Task instructions: Every line of the material is to be transcribed verbatim, with images omitted.

Extracted material:
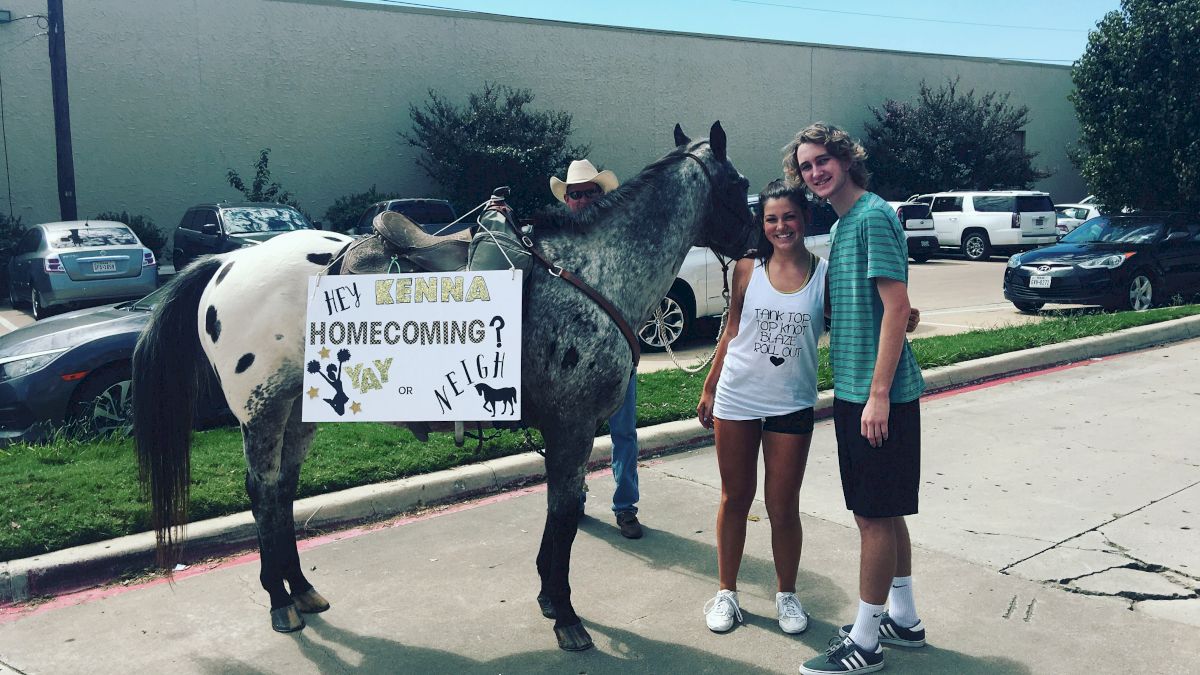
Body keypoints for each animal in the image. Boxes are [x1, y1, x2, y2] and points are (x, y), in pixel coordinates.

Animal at [131, 121, 748, 653]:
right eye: (740, 185)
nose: (758, 244)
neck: (590, 273)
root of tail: (225, 264)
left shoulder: (565, 430)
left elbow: (560, 514)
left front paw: (550, 599)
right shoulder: (571, 427)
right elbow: (565, 514)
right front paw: (566, 614)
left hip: (297, 413)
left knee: (281, 493)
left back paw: (301, 591)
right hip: (262, 412)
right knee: (262, 494)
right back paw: (280, 603)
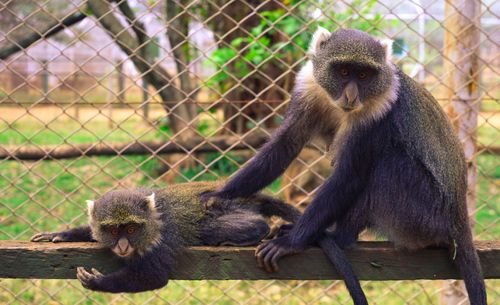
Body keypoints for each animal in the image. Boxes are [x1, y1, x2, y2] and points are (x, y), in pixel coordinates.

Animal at [202, 27, 484, 302]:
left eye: (364, 75)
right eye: (344, 71)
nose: (351, 95)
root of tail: (459, 220)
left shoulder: (379, 113)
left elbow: (349, 176)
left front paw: (292, 242)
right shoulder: (308, 88)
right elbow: (284, 145)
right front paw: (221, 194)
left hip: (422, 217)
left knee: (386, 166)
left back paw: (338, 237)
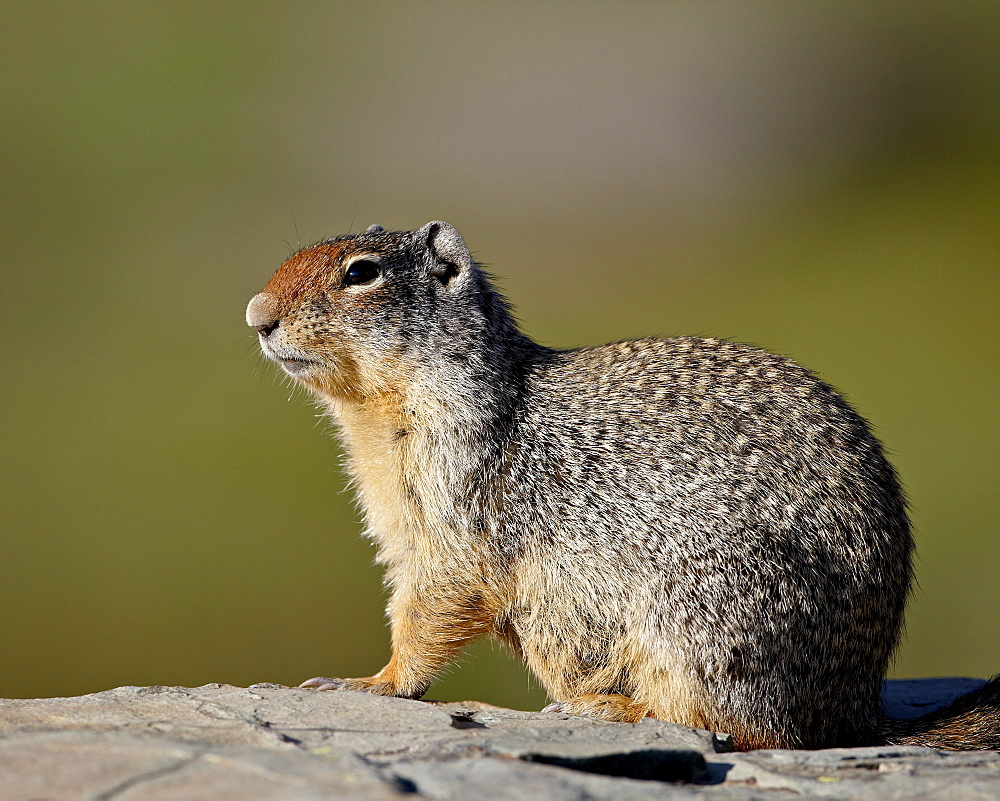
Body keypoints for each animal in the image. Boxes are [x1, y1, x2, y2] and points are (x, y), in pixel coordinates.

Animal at [246, 220, 996, 752]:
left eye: (361, 272)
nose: (256, 314)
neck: (381, 413)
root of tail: (857, 709)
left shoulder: (456, 496)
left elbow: (434, 604)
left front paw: (367, 682)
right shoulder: (403, 523)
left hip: (708, 610)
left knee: (751, 727)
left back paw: (604, 705)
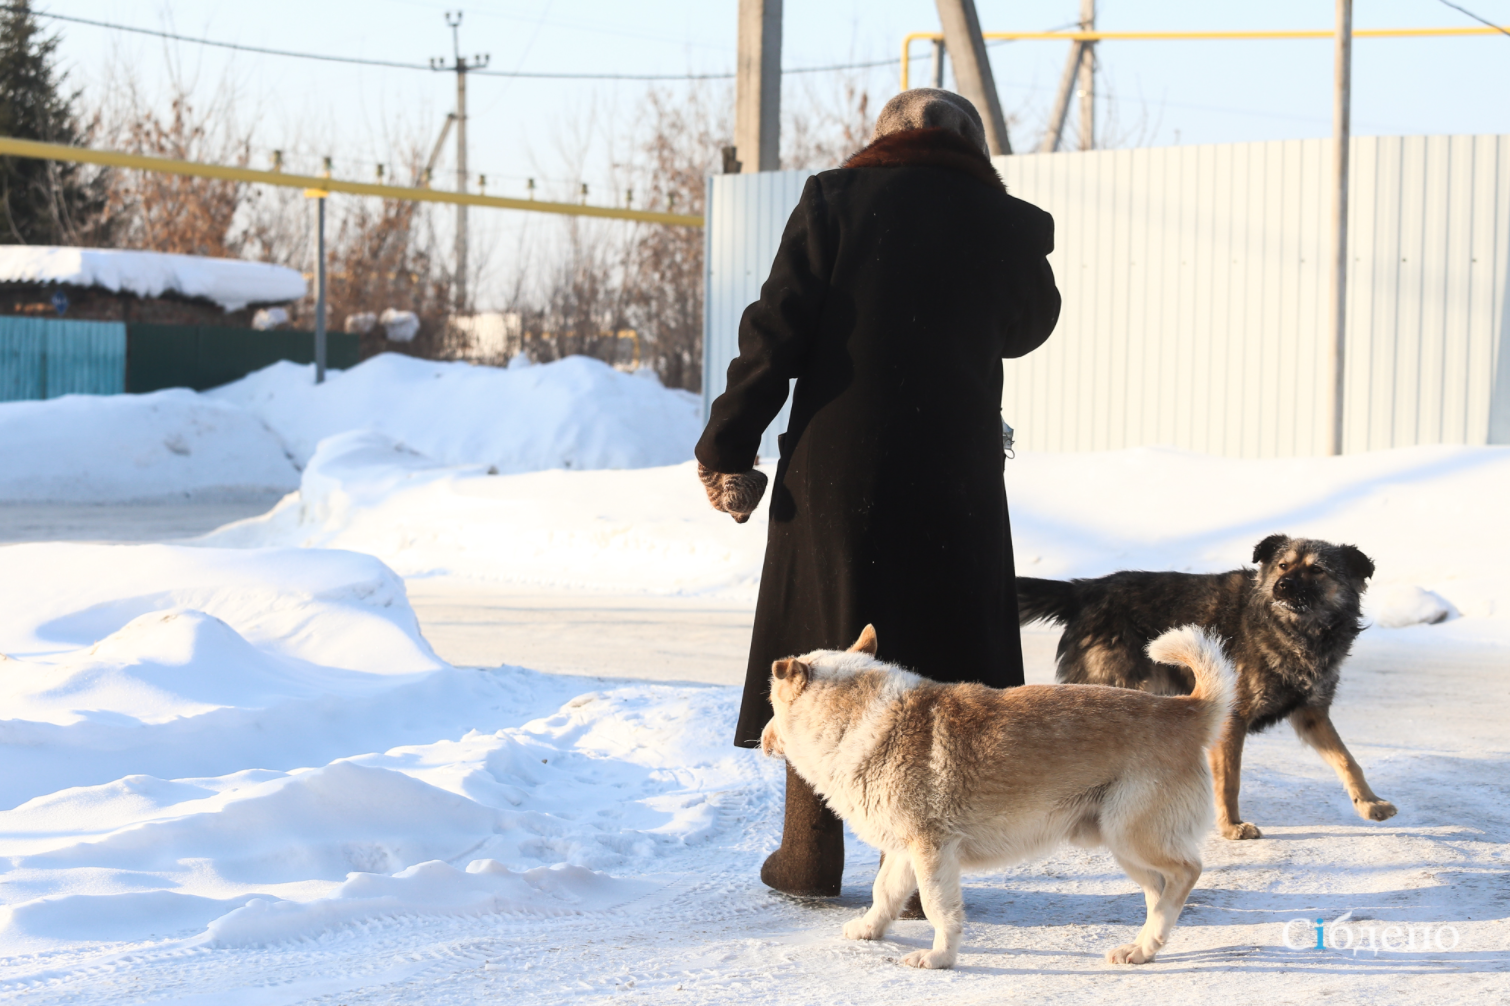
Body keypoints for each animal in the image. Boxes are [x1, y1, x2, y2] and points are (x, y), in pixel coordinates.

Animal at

Solution:
Body keypoints for each animal in the image. Boxes are [x1, y1, x2, y2] and points are (x, y), in pixel coordinates.

Animal at [131, 121, 748, 653]:
right eye: (740, 185)
nose: (758, 244)
neck: (590, 273)
root of tail: (225, 264)
left shoulder: (565, 430)
left elbow: (560, 514)
left front paw: (550, 599)
right shoulder: (571, 427)
right elbow: (565, 514)
right front paw: (566, 614)
left hip: (297, 413)
left knee: (281, 493)
left back paw: (301, 591)
right hip: (262, 412)
right knee: (262, 494)
right back paw: (280, 603)
Body keypoints for each animal in the image. Boxes are [x1, y1, x2, y2] and points are (x, y), in pixel coordinates.

Animal at [202, 27, 484, 302]:
left eye: (364, 75)
right eye: (344, 71)
nose: (351, 95)
root of tail: (459, 220)
left shoulder: (379, 113)
left elbow: (349, 176)
left front paw: (292, 242)
right shoulder: (308, 88)
right elbow: (284, 145)
right front paw: (221, 194)
left hip: (422, 217)
left knee: (386, 166)
left back paw: (338, 237)
Body keypoints for each animal in the image. Boxes are [x1, y1, x2, y2] and points are (x, y), in pixel coordinates.

Animal at [246, 220, 996, 752]:
left eye: (361, 272)
nose: (256, 314)
neck: (381, 413)
root of tail: (857, 709)
left shoulder: (456, 496)
left elbow: (434, 604)
left front paw: (367, 682)
right shoulder: (403, 523)
left hip: (708, 610)
left knee: (751, 727)
left back paw: (604, 705)
Body keypoints for each animal in the image. Boxes are [x1, y1, x2, y2] and points are (x, y), in pixel coordinates.

Animal at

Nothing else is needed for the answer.